EXCERPTED RECORDS

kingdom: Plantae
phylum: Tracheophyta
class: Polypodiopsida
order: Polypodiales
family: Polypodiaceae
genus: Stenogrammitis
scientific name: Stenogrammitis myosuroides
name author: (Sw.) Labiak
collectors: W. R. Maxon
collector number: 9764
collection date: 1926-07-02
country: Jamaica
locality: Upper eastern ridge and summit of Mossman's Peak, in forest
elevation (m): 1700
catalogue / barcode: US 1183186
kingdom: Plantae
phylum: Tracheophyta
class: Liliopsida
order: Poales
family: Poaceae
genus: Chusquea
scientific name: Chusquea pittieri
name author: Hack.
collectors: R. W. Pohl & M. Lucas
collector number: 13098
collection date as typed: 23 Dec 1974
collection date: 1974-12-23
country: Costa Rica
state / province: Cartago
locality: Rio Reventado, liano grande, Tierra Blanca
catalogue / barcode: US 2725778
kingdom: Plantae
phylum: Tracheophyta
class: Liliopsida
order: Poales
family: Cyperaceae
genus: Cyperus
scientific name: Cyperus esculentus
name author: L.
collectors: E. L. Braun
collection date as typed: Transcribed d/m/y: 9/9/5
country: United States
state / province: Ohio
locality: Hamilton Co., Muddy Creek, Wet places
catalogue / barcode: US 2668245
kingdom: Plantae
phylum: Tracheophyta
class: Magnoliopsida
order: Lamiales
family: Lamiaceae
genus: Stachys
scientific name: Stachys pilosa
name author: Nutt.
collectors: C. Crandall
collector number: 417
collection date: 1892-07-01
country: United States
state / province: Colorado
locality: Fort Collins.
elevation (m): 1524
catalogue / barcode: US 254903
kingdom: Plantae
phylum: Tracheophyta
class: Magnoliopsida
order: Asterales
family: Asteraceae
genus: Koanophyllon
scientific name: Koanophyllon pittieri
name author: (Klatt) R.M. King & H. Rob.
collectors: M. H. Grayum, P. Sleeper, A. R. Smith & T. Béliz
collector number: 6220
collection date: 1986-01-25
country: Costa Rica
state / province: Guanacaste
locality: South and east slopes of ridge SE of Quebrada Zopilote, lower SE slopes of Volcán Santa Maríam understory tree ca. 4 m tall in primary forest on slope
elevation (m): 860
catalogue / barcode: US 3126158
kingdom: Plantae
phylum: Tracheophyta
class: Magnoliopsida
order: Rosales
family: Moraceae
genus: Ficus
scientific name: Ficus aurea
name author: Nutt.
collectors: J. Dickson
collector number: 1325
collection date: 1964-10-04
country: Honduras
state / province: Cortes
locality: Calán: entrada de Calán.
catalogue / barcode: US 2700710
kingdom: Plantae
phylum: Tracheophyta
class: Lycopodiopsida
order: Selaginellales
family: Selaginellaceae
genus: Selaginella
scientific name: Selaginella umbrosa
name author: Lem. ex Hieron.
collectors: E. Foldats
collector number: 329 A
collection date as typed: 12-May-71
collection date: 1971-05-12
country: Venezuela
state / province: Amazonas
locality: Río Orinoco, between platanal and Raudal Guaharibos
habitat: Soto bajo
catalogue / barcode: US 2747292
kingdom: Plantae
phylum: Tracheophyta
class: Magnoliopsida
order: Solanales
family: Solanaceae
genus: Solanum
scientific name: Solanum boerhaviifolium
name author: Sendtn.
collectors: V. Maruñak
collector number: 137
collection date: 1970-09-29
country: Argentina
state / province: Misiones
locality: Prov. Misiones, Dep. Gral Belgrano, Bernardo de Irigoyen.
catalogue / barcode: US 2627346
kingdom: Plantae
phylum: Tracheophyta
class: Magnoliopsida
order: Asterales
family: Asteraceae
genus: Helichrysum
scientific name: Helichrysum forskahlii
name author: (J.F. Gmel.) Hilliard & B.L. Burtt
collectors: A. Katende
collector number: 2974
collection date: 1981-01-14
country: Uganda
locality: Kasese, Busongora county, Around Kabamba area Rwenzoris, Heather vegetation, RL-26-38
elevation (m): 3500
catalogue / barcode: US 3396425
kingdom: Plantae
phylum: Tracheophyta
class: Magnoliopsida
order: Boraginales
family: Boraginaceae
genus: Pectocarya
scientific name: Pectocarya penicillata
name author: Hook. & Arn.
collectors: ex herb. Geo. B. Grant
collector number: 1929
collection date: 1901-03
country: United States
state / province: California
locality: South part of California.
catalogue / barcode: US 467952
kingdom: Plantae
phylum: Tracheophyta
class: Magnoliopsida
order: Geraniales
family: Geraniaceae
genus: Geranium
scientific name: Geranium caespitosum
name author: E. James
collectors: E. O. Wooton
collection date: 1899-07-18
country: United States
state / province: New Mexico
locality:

WHAT TO PRODUCE
Can you give the records above again with "locality" switched to "site" everywhere and everything else left unchanged?

RESULT OF THE EXERCISE
kingdom: Plantae
phylum: Tracheophyta
class: Polypodiopsida
order: Polypodiales
family: Polypodiaceae
genus: Stenogrammitis
scientific name: Stenogrammitis myosuroides
name author: (Sw.) Labiak
collectors: W. R. Maxon
collector number: 9764
collection date: 1926-07-02
country: Jamaica
site: Upper eastern ridge and summit of Mossman's Peak, in forest
elevation (m): 1700
catalogue / barcode: US 1183186
kingdom: Plantae
phylum: Tracheophyta
class: Liliopsida
order: Poales
family: Poaceae
genus: Chusquea
scientific name: Chusquea pittieri
name author: Hack.
collectors: R. W. Pohl & M. Lucas
collector number: 13098
collection date as typed: 23 Dec 1974
collection date: 1974-12-23
country: Costa Rica
state / province: Cartago
site: Rio Reventado, liano grande, Tierra Blanca
catalogue / barcode: US 2725778
kingdom: Plantae
phylum: Tracheophyta
class: Liliopsida
order: Poales
family: Cyperaceae
genus: Cyperus
scientific name: Cyperus esculentus
name author: L.
collectors: E. L. Braun
collection date as typed: Transcribed d/m/y: 9/9/5
country: United States
state / province: Ohio
site: Hamilton Co., Muddy Creek, Wet places
catalogue / barcode: US 2668245
kingdom: Plantae
phylum: Tracheophyta
class: Magnoliopsida
order: Lamiales
family: Lamiaceae
genus: Stachys
scientific name: Stachys pilosa
name author: Nutt.
collectors: C. Crandall
collector number: 417
collection date: 1892-07-01
country: United States
state / province: Colorado
site: Fort Collins.
elevation (m): 1524
catalogue / barcode: US 254903
kingdom: Plantae
phylum: Tracheophyta
class: Magnoliopsida
order: Asterales
family: Asteraceae
genus: Koanophyllon
scientific name: Koanophyllon pittieri
name author: (Klatt) R.M. King & H. Rob.
collectors: M. H. Grayum, P. Sleeper, A. R. Smith & T. Béliz
collector number: 6220
collection date: 1986-01-25
country: Costa Rica
state / province: Guanacaste
site: South and east slopes of ridge SE of Quebrada Zopilote, lower SE slopes of Volcán Santa Maríam understory tree ca. 4 m tall in primary forest on slope
elevation (m): 860
catalogue / barcode: US 3126158
kingdom: Plantae
phylum: Tracheophyta
class: Magnoliopsida
order: Rosales
family: Moraceae
genus: Ficus
scientific name: Ficus aurea
name author: Nutt.
collectors: J. Dickson
collector number: 1325
collection date: 1964-10-04
country: Honduras
state / province: Cortes
site: Calán: entrada de Calán.
catalogue / barcode: US 2700710
kingdom: Plantae
phylum: Tracheophyta
class: Lycopodiopsida
order: Selaginellales
family: Selaginellaceae
genus: Selaginella
scientific name: Selaginella umbrosa
name author: Lem. ex Hieron.
collectors: E. Foldats
collector number: 329 A
collection date as typed: 12-May-71
collection date: 1971-05-12
country: Venezuela
state / province: Amazonas
site: Río Orinoco, between platanal and Raudal Guaharibos
habitat: Soto bajo
catalogue / barcode: US 2747292
kingdom: Plantae
phylum: Tracheophyta
class: Magnoliopsida
order: Solanales
family: Solanaceae
genus: Solanum
scientific name: Solanum boerhaviifolium
name author: Sendtn.
collectors: V. Maruñak
collector number: 137
collection date: 1970-09-29
country: Argentina
state / province: Misiones
site: Prov. Misiones, Dep. Gral Belgrano, Bernardo de Irigoyen.
catalogue / barcode: US 2627346
kingdom: Plantae
phylum: Tracheophyta
class: Magnoliopsida
order: Asterales
family: Asteraceae
genus: Helichrysum
scientific name: Helichrysum forskahlii
name author: (J.F. Gmel.) Hilliard & B.L. Burtt
collectors: A. Katende
collector number: 2974
collection date: 1981-01-14
country: Uganda
site: Kasese, Busongora county, Around Kabamba area Rwenzoris, Heather vegetation, RL-26-38
elevation (m): 3500
catalogue / barcode: US 3396425
kingdom: Plantae
phylum: Tracheophyta
class: Magnoliopsida
order: Boraginales
family: Boraginaceae
genus: Pectocarya
scientific name: Pectocarya penicillata
name author: Hook. & Arn.
collectors: ex herb. Geo. B. Grant
collector number: 1929
collection date: 1901-03
country: United States
state / province: California
site: South part of California.
catalogue / barcode: US 467952
kingdom: Plantae
phylum: Tracheophyta
class: Magnoliopsida
order: Geraniales
family: Geraniaceae
genus: Geranium
scientific name: Geranium caespitosum
name author: E. James
collectors: E. O. Wooton
collection date: 1899-07-18
country: United States
state / province: New Mexico
site:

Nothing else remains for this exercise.